Why 2028 Is Completely different From Each Prior Halving

Earlier halvings in 2012, 2016, 2020, and 2024 all occurred earlier than spot bitcoin exchange-traded funds (ETFs) existed at scale within the U.S., with the 2028 occasion being the primary to unfold in an surroundings the place institutional accumulation is not only current however traditionally massive.

Technique at present holds 843,738 bitcoin, and Blackrock holds 817,138, roughly 7.9% of the entire 21 million coin provide cap. Additionally, whereas the April 2024 halving was broadly seen as a turning level for miner economics, the 2028 halving may introduce even larger strain the place miners that can’t scale back their all-in manufacturing prices under the brand new block reward economics might face margin compression no matter the place bitcoin’s value trades.

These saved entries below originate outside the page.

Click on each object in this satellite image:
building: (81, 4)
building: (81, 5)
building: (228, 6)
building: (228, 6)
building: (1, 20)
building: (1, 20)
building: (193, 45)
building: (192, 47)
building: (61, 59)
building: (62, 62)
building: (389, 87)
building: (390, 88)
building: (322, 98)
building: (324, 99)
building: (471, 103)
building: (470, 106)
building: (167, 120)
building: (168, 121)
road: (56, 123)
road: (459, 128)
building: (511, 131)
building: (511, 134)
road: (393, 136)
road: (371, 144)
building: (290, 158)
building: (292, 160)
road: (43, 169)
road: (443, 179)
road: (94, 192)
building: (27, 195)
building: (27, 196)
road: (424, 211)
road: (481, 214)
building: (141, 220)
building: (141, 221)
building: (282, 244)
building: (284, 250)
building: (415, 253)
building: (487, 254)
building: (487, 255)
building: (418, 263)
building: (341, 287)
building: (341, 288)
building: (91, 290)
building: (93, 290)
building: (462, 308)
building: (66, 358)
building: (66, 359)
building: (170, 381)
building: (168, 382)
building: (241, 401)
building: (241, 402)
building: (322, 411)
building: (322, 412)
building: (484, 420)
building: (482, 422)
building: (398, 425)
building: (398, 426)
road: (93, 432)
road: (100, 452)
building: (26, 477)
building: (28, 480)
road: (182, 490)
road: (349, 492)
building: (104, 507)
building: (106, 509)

Traditionally, every halving has resulted in near-term miner stress adopted by both a shakeout of less-efficient operators or a value restoration that restores profitability. With Bitcoin’s hashrate having hit document highs via 2025 and into 2026, competitors heading into 2028 is at its most intense degree but.

For long-term traders, the 100,000-block marker is one other potent reminder that Bitcoin’s programmatic provide mechanics (which lie on the very basis of its shortage argument) are transferring into clear view as soon as once more.